DOCUMENT SECTION.
+ + + + + + +
Andy Cotgreave — November 23, 2010 at 5:04 am

This is nice. I’ve never played with R, but from this, it sounds pretty simple. I’ve done the same chart and same instructions for bubble charts, but using Tableau, not R, here:
http://www.thedatastudio.co.uk/blog/the-data-studio-blog/andy-cotgreave/how-to-make-bubble-charts

Cheers
Andy
Erik — November 23, 2010 at 5:04 am

You also want to sort your data in order of the bubble size variable so the biggest are plotted first (e.g. Georgia will show up on top of Texas instead of vice-versa).
- Nathan Yau — November 23, 2010 at 1:14 pm
  
  @Erik – good tip
- Vivek — November 27, 2010 at 5:53 am
  
  Alternatively you could make the bubbles transparent by setting the alpha channel, i.e.
  fg=”red”, bg=rgb(255,255,255,50,maxColorValue=255)
Andrew — November 23, 2010 at 5:38 am

Thank you so much for posting this tutorial! I haven’t touched a stats package since college, but I’m thinking I’d better get started, and you’ve made it easy.
carl — November 23, 2010 at 6:38 am

Thanks this is great! I’ve been teaching myself R (slowly) but its nice to see how simple things can be once you know what you’re doing.
JJ — November 23, 2010 at 7:25 am

Love these R tutorials. Keep ’em coming!
PaulC — November 23, 2010 at 8:18 am

Good tutorial, but I think your axes are incorrect. Ten murders per 1,000 people in Louisiana would be 1% of the population being murdered per year! A quick check of the data on Wolfram Alpha suggests the axes should be “per 100,000 population”, for example:

http://www.wolframalpha.com/input/?i=burglary+rate+texas
http://www.wolframalpha.com/input/?i=murder+rate+texas
Tony — November 23, 2010 at 9:24 am

Please do more R graphics tutorial, this one is awesome!
+ + + + + + +
WHAT IS EXPECTED. Output the portion of the comment thread that starts at the words "carl — November" and ends after the words "Keep ’em coming!", copying it word for word. The entries below come from a separate source, not from the comment thread.

Data listing:
+ + + + + + +
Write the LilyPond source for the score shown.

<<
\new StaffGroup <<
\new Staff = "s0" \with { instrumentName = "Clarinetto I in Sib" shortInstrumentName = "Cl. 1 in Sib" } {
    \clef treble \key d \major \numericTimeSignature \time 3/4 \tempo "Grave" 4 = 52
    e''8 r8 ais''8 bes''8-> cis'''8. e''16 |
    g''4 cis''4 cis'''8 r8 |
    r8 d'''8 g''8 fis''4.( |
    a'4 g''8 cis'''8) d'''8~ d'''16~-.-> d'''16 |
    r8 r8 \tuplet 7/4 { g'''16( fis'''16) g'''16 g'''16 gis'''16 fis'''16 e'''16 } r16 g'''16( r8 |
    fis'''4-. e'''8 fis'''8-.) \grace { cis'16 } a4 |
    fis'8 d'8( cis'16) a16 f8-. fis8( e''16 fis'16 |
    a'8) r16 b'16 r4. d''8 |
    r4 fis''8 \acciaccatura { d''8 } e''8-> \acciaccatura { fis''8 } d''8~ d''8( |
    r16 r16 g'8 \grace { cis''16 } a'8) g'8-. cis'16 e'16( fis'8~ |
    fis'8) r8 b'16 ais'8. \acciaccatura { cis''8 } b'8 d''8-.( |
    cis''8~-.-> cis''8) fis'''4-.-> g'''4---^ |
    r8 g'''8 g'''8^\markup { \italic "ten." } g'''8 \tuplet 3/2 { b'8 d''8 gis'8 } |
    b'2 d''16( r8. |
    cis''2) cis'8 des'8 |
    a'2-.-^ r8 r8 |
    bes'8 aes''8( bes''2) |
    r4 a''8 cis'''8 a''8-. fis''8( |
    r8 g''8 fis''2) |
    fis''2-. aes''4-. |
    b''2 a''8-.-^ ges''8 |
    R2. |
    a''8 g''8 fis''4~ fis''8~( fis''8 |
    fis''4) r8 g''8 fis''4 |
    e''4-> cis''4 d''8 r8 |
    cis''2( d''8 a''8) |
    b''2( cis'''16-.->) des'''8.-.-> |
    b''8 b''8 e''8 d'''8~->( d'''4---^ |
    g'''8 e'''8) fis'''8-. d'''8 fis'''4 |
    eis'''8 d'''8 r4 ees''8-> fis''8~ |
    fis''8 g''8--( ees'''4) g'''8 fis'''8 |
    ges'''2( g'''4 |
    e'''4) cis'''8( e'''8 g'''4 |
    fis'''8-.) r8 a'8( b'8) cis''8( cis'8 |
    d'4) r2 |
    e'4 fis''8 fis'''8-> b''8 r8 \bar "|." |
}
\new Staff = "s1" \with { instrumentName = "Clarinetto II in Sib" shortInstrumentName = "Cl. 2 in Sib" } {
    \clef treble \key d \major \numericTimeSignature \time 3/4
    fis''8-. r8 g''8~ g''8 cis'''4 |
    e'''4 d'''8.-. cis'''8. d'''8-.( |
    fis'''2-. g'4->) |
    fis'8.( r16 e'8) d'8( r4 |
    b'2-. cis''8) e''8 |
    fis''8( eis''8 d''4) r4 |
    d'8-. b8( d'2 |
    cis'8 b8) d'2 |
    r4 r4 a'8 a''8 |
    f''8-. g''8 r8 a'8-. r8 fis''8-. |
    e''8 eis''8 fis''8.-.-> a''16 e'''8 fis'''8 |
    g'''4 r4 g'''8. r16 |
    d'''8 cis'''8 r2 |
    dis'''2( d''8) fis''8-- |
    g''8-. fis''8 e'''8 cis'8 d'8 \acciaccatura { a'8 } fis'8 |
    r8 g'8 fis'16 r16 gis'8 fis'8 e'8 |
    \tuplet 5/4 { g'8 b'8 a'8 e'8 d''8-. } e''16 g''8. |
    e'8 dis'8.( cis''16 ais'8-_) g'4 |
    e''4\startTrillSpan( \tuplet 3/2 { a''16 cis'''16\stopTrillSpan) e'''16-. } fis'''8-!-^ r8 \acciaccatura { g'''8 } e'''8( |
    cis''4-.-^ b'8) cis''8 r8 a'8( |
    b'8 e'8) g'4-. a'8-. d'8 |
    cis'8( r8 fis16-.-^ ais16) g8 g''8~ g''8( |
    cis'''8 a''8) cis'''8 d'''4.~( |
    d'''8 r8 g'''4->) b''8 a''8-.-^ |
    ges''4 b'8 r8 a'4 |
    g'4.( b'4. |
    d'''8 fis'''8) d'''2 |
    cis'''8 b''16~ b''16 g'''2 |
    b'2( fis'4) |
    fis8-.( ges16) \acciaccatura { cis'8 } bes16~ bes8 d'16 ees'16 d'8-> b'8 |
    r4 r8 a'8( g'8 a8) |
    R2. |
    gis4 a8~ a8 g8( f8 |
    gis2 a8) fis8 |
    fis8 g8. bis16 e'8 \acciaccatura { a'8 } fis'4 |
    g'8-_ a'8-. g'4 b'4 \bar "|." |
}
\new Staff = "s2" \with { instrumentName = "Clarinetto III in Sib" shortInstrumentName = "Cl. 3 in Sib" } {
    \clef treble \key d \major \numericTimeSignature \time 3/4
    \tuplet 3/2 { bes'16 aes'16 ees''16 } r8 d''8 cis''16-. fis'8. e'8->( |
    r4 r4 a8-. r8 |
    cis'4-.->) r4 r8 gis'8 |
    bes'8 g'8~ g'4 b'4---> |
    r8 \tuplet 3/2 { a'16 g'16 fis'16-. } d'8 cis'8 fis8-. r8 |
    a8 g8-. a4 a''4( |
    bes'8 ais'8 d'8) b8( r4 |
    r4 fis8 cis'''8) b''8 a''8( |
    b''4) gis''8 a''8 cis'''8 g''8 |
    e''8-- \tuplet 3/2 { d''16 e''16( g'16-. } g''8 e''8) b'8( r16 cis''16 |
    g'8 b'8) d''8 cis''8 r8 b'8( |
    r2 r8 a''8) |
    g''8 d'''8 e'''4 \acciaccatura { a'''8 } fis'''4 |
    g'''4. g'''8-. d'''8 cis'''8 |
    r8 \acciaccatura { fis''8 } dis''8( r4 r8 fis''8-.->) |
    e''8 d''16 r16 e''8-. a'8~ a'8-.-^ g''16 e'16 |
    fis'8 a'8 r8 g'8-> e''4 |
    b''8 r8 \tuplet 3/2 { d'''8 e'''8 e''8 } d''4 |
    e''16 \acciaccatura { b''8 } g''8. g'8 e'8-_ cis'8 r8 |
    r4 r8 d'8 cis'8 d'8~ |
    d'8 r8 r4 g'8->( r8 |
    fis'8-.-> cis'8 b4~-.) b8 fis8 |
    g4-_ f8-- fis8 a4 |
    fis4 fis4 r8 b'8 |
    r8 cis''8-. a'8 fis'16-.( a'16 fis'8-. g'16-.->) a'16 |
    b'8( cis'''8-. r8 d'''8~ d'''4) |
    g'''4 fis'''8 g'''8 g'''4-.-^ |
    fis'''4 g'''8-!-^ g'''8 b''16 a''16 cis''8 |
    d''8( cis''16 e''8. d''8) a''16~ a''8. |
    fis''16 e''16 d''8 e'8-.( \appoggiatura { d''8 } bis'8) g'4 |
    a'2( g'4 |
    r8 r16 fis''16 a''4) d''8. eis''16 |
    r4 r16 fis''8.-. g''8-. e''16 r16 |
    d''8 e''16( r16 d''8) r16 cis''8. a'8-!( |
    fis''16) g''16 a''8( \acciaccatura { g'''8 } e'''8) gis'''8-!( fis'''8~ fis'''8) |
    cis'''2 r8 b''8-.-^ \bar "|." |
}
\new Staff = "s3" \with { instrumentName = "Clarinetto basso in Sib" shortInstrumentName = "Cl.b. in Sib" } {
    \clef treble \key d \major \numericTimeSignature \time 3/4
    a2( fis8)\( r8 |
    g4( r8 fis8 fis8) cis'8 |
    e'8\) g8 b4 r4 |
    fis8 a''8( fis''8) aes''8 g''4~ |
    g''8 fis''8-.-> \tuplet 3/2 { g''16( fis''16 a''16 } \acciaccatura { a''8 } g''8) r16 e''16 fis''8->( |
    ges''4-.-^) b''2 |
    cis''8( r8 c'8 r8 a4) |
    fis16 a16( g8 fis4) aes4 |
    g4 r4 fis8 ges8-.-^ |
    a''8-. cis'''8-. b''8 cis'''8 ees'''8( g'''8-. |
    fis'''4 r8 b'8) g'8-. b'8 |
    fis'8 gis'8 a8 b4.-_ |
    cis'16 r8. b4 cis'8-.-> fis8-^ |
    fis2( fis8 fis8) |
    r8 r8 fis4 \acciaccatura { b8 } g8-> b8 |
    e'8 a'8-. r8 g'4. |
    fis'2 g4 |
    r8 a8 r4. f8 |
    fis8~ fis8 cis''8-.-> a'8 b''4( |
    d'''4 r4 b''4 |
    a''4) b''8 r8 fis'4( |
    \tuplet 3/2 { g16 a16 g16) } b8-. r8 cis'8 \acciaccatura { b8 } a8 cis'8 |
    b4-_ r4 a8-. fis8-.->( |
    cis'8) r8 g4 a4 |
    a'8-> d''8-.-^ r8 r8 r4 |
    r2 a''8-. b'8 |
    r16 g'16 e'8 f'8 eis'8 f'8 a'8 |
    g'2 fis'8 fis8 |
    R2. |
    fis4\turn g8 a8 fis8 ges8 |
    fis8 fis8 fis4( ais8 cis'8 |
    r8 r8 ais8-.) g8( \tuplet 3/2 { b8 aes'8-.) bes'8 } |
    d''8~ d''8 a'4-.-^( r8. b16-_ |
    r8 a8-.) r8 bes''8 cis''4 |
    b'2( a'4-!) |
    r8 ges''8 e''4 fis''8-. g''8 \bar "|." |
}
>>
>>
+ + + + + + +
WRITTEN RESPONSE.
carl — November 23, 2010 at 6:38 am

Thanks this is great! I’ve been teaching myself R (slowly) but its nice to see how simple things can be once you know what you’re doing.
JJ — November 23, 2010 at 7:25 am

Love these R tutorials. Keep ’em coming!